1908 – 1917: Paris, 4 avenue Carnot

The avenue Carnot was the grandest address that Ravel ever had. It certainly marked a significant social change from the rue Chevallier. Avenue Carnot is one of the broad streets that radiate from the Place de l’Étoile, and no.4 is only a few yards from the Arc de Triomphe.

Ravel expressed his delight at the move in one of his letters to the Godebskis: “…une vue magnifique, un appartement délicieux, tout prêt, même l’électricité.;” (Orenstein [1989], letter 57, nov. 1908).

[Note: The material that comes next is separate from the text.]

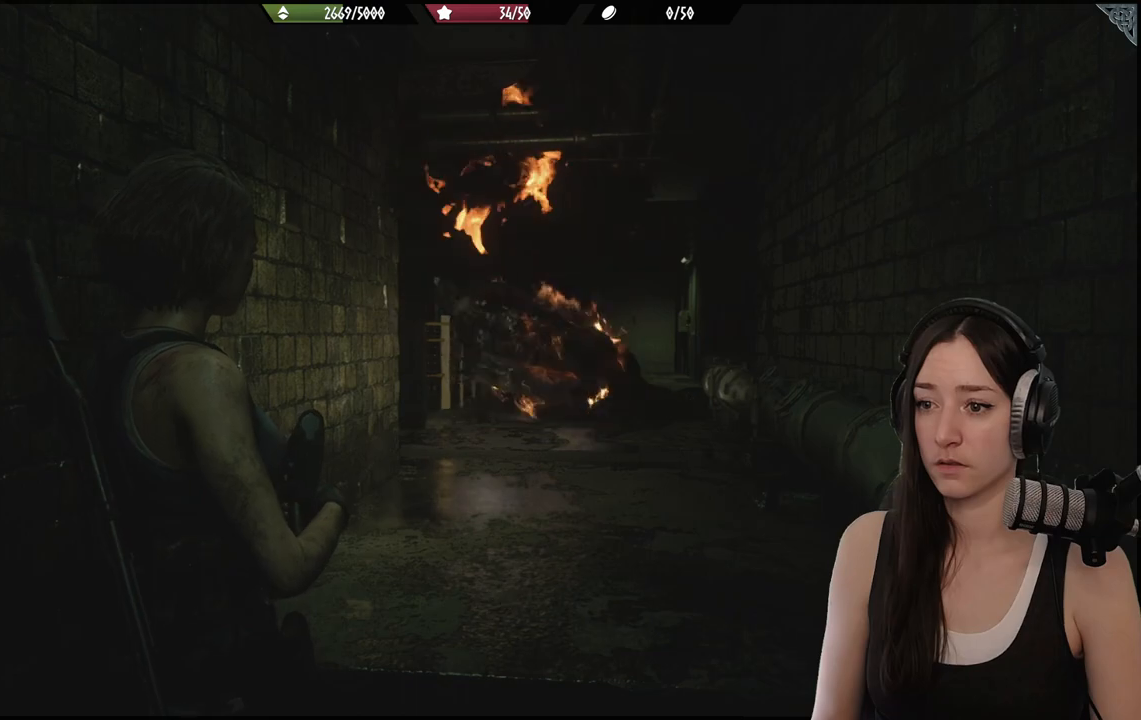
Gameplay with a controller (Xbox layout); each line is a JSON object with the inputs held at the frame after it (dt_ms = milliseconds from this image to that frame). "events" lists button and stick changes between this image and that frame as [ms after this image, input, new state], when the widget could be followed in between.
{"dt_ms": 500, "buttons": [], "left_stick": "up", "right_stick": "down-left", "events": [[67, "left_stick", "up-right"], [283, "left_stick", "up"], [333, "right_stick", "down-left"]]}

He composed some of his major works at this address: Ma mère l’oye, Valses nobles et sentimentales, Trois poèmes de Stéphane Mallarmé, and his ballet Daphnis et Chloé (the last of these being mentioned on the plaque which is now on the front of the building.

During 1913 and 1914 Ravel spent a good deal of time in St. Jean-de-Luz, composing amongst other things his Trio. When the war broke out, he was eager to enlist (preferably in the airforce) and frustrated when he was rejected for military service for being underweight. His determination continued and he was at last accepted as a private in the artillery in March 1915, and was trained as a driver before being sent to the Western front near Verdun in March 1916.

After an accident and a serious illness, it was only in November 1916 that he returned to Paris. He was with his mother at avenue Carnot when she died on 5 January 1917.

In the unsettled years which followed, Ravel stayed at various addresses, in and out of Paris.